+++ Page text
Botulism cases reported in Nome
Public health officials confirmed that four Nome residents had been hospitalized in early January with preliminary results pointing to poising from foodborne type E botulism from an aged beluga flipper.
One person died. The remaining patients recovered and were released from the hospital.
According to Epidemiologist Dr. Louisa Castrodale with the Alaska Dept. of Health and Social Services, Division of Public Health’s Epidemiology Section, botulism is a public health emergency as it immediately requires health care providers and public health nurses to identify other people who may have eaten the same foods that led to the poisoning.
Dr. Castrodale said that in this incident a family gathering shared a New Year’s potluck when the people fell ill and went to the Emergency Room at Norton Sound Regional Hospital. She said the Epidemiology Section was alerted by the ER physician. The person who was the most ill was flown out to the Alaska Native Medical Center on January 2. Four others were also medivaced and hospitalized at ANMC later.
Deanna Stang, team leader at Nome’s Public Health Center, said that when botulism cases are reported, Public Health immediately springs into action to find other people who may have shared the food, to identify what food bore the botulism bacteria and to monitor for ten days those who may have eaten from the food.
She said that 16 people were at the potluck, but not all consumed the suspected beluga flipper.
“Julie Newsome, PHN and I conducted foodborne illness interviews on January 2 and submitted suspected food items to the Anchorage state lab,” Stang said. Dr. Castrodale said that the state lab section that usually processes food items suspected of containing the botulism bacteria was badly damaged in the Nov. 31 earthquake and the samples had to be sent out to a lab in California. Preliminary results indicate that a fermented beluga flipper showed signs of type E botulism bacteria.
The next day Chanda Hesson, an EPI nurse, and Amanda Tiffany, a CDC Epidemic Intelligence Service Officer, arrived from Anchorage to help with the investigation. PHN’s and EPI continued symptom monitoring for contacts in the investigation for 10 days, Stang said.
The purpose of the investigation was to identify and gather samples of the foods that may have been causing the illness, identifying if any of the food was shared outside the potluck, and who may have consumed the food.
++++++
+++ Given data
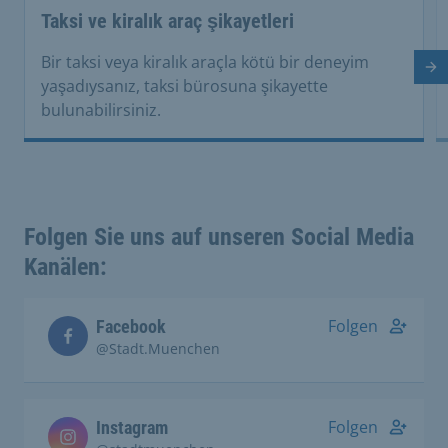
Taksi ve kiralık araç şikayetleri
Bir taksi veya kiralık araçla kötü bir deneyim
So
yaşadıysanız, taksi bürosuna şikayette
bulunabilirsiniz.
Folgen Sie uns auf unseren Social Media
Kanälen:
Folgen
Facebook
@Stadt.Muenchen
Folgen
Instagram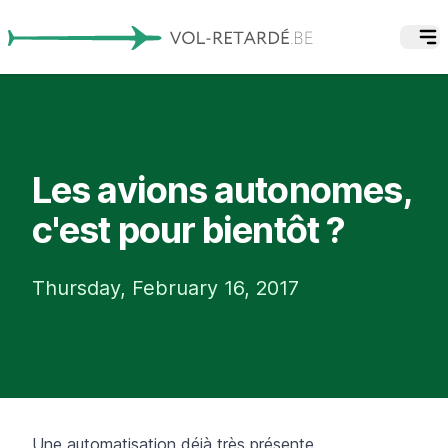
Les avions autonomes,
c'est pour bientôt ?
Thursday, February 16, 2017
Une automatisation déjà très présente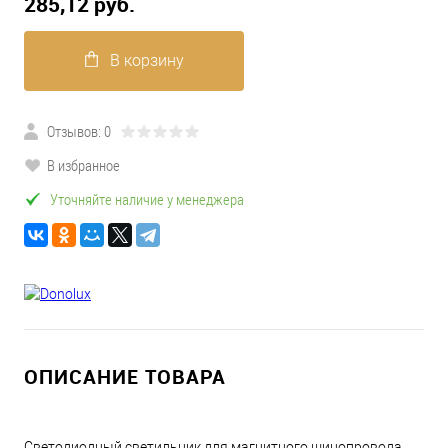
285,12 pуб.
В корзину
Отзывов: 0
В избранное
Уточняйте наличие у менеджера
ОПИСАНИЕ ТОВАРА
Светодиодный светильник для магнитного шинопровода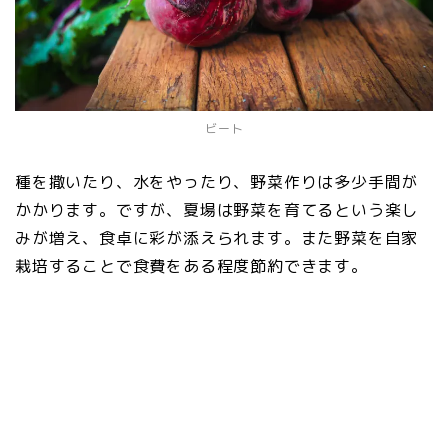
ビート
種を撒いたり、水をやったり、野菜作りは多少手間が
かかります。ですが、夏場は野菜を育てるという楽し
みが増え、食卓に彩が添えられます。また野菜を自家
栽培することで食費をある程度節約できます。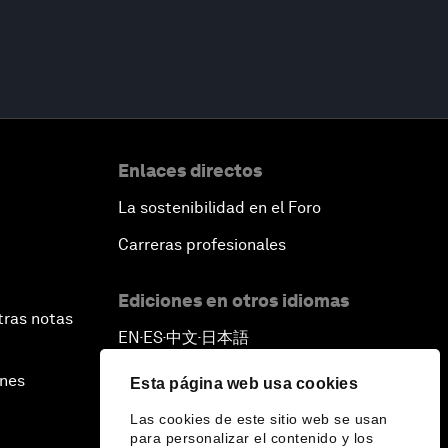
Enlaces directos
La sostenibilidad en el Foro
Carreras profesionales
Ediciones en otros idiomas
tras notas
EN
ES
中文
日本語
▪
▪
▪
ines
Esta página web usa cookies
Las cookies de este sitio web se usan
para personalizar el contenido y los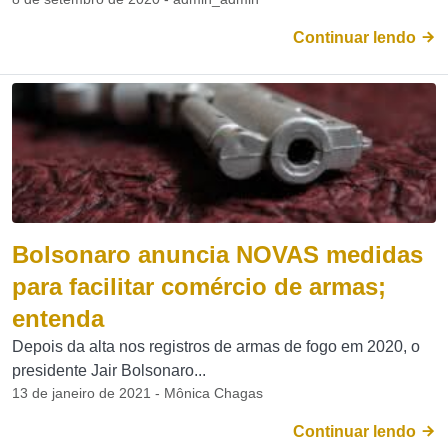
Continuar lendo
Bolsonaro anuncia NOVAS medidas
para facilitar comércio de armas;
entenda
Depois da alta nos registros de armas de fogo em 2020, o
presidente Jair Bolsonaro...
13 de janeiro de 2021 - Mônica Chagas
Continuar lendo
++++++
» Exercises
1. From the Nome botulism article, set down word for word the passage starting with "Dr. Castrodale said that in" and going on through "suspected beluga flipper.".
2. According to the Nome botulism article, how many people attended the New Year's potluck?

» Responses
1.
Dr. Castrodale said that in this incident a family gathering shared a New Year’s potluck when the people fell ill and went to the Emergency Room at Norton Sound Regional Hospital. She said the Epidemiology Section was alerted by the ER physician. The person who was the most ill was flown out to the Alaska Native Medical Center on January 2. Four others were also medivaced and hospitalized at ANMC later.
Deanna Stang, team leader at Nome’s Public Health Center, said that when botulism cases are reported, Public Health immediately springs into action to find other people who may have shared the food, to identify what food bore the botulism bacteria and to monitor for ten days those who may have eaten from the food.
She said that 16 people were at the potluck, but not all consumed the suspected beluga flipper.

2. Sixteen people attended the potluck.